[Given data Boundary: Start]

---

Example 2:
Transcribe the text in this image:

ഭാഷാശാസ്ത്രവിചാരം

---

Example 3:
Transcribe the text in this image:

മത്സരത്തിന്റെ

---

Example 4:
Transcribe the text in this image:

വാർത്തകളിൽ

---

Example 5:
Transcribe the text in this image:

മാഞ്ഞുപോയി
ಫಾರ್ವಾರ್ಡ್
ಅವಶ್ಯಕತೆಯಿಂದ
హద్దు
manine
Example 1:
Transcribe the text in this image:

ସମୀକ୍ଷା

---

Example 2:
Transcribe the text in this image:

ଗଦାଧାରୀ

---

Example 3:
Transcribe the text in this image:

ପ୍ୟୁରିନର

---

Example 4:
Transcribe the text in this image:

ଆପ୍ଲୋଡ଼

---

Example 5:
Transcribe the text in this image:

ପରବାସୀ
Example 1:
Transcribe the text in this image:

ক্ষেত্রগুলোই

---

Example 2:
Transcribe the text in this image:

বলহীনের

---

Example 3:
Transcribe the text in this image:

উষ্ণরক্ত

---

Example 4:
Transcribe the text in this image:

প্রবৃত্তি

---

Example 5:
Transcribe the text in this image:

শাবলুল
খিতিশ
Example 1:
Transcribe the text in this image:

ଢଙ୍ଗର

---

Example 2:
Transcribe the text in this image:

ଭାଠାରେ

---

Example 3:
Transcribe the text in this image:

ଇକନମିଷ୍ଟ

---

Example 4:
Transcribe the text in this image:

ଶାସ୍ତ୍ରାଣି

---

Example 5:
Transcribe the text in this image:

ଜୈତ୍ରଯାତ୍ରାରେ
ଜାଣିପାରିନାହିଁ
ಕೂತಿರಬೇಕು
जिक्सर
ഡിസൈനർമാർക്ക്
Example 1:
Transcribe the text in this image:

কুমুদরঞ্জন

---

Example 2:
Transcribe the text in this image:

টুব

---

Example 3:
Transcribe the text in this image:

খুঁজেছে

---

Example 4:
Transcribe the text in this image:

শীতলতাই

[Given data Boundary: End]

▸ **Action item**:
Reproduce the data exactly. All of it is needed.

▸ **Solution below**:
---

Example 2:
Transcribe the text in this image:

ഭാഷാശാസ്ത്രവിചാരം

---

Example 3:
Transcribe the text in this image:

മത്സരത്തിന്റെ

---

Example 4:
Transcribe the text in this image:

വാർത്തകളിൽ

---

Example 5:
Transcribe the text in this image:

മാഞ്ഞുപോയി
ಫಾರ್ವಾರ್ಡ್
ಅವಶ್ಯಕತೆಯಿಂದ
హద్దు
manine
Example 1:
Transcribe the text in this image:

ସମୀକ୍ଷା

---

Example 2:
Transcribe the text in this image:

ଗଦାଧାରୀ

---

Example 3:
Transcribe the text in this image:

ପ୍ୟୁରିନର

---

Example 4:
Transcribe the text in this image:

ଆପ୍ଲୋଡ଼

---

Example 5:
Transcribe the text in this image:

ପରବାସୀ
Example 1:
Transcribe the text in this image:

ক্ষেত্রগুলোই

---

Example 2:
Transcribe the text in this image:

বলহীনের

---

Example 3:
Transcribe the text in this image:

উষ্ণরক্ত

---

Example 4:
Transcribe the text in this image:

প্রবৃত্তি

---

Example 5:
Transcribe the text in this image:

শাবলুল
খিতিশ
Example 1:
Transcribe the text in this image:

ଢଙ୍ଗର

---

Example 2:
Transcribe the text in this image:

ଭାଠାରେ

---

Example 3:
Transcribe the text in this image:

ଇକନମିଷ୍ଟ

---

Example 4:
Transcribe the text in this image:

ଶାସ୍ତ୍ରାଣି

---

Example 5:
Transcribe the text in this image:

ଜୈତ୍ରଯାତ୍ରାରେ
ଜାଣିପାରିନାହିଁ
ಕೂತಿರಬೇಕು
जिक्सर
ഡിസൈനർമാർക്ക്
Example 1:
Transcribe the text in this image:

কুমুদরঞ্জন

---

Example 2:
Transcribe the text in this image:

টুব

---

Example 3:
Transcribe the text in this image:

খুঁজেছে

---

Example 4:
Transcribe the text in this image:

শীতলতাই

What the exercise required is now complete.